Google Rolls Out Its 'Chromebook' Netbook

The netbook lives.

At Google's I/O conference in San Francisco Wednesday, the search giant finally did what some customers have been waiting for, for months -- it introduced netbooks running its open source Chrome OS.

The new Chromebooks, as they're called, will be available on June 15 from hardware partners Samsung and Acer, Google (NASDAQ: MSFT) officials said.

They will be sold by Amazon.com (NASDAQ: AMZN) and Best Buy (NYSE: BBY), and will be initially available in the U.S., U.K., France, Germany, Netherlands, Italy, and Spain, according to company statements.

The units will be built on Intel (NASDAQ: INTC) Atom processors, some of which will be dual-core CPUs, and will run on Google's Chrome OS -- an extension of the company's Chrome browser.

Pricing will be up to the manufacturers. However, the Samsung Chromebooks will retail in a range around $400 to $500, while the Acer devices will start at about $349, a Google spokesperson said in an email to InternetNews.com.

One of the big selling points that Google officials touted is the units' solid-state drive (SSD) memory, and automatic Web connections, which enable them to boot in less than 10 seconds, with the user's data stored on the Web.

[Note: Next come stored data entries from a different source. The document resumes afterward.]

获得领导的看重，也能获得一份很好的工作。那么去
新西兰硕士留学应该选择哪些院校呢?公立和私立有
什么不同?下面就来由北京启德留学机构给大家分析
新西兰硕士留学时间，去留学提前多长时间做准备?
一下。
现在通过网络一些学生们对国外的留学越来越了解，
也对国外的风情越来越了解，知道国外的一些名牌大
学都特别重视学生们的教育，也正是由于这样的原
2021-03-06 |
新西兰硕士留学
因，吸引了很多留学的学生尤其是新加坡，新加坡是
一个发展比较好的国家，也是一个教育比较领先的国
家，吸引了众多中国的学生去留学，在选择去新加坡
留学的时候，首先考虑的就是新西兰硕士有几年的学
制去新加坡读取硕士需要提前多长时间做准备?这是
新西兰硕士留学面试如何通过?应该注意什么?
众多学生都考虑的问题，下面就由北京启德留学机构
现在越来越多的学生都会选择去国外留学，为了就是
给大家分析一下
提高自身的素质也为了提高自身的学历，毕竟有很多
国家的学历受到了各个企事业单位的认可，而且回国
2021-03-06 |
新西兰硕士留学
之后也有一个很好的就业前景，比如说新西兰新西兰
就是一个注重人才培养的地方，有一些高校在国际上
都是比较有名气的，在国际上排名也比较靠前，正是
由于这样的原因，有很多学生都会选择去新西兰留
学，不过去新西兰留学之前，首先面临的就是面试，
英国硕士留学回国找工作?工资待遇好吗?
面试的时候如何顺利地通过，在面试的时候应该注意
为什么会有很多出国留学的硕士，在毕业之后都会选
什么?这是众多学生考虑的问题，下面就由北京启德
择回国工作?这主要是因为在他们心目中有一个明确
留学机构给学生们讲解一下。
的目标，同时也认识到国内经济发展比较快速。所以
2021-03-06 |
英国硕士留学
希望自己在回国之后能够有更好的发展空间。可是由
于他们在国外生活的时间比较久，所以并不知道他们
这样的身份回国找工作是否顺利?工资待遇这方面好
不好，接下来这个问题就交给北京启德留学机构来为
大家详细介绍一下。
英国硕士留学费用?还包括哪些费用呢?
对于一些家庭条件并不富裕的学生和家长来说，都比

"With a Chromebook, you won't wait minutes for your computer to boot and your browser to start ... Your apps, games, photos, music, movies, and documents will be accessible wherever you are and you won't need to worry about losing your computer or forgetting to back up files," a post to the Google Chrome Blog said.

Chromebooks will come with built-in support for Wi-Fi and optional 3G connectivity that takes advantage of subscriptions from Verizon Wireless.

Monthly subscriptions will start at $28 per user for businesses and $20 per user for schools, Google statements said, and will include 100 MB per month of mobile data.

Additionally, the Chromebooks claim long battery life -- as much as 8 hours on a charge for several models.

Google introduced Chrome OS in July 2009 and made it available to developers as open source.

The company demonstrated test models of Chromebooks in December, but said that the first commercial units would not be ready until mid-2011, though it had originally hoped to have them out in time for the 2010 holiday sales season.

Wednesday's launch met the revised schedule.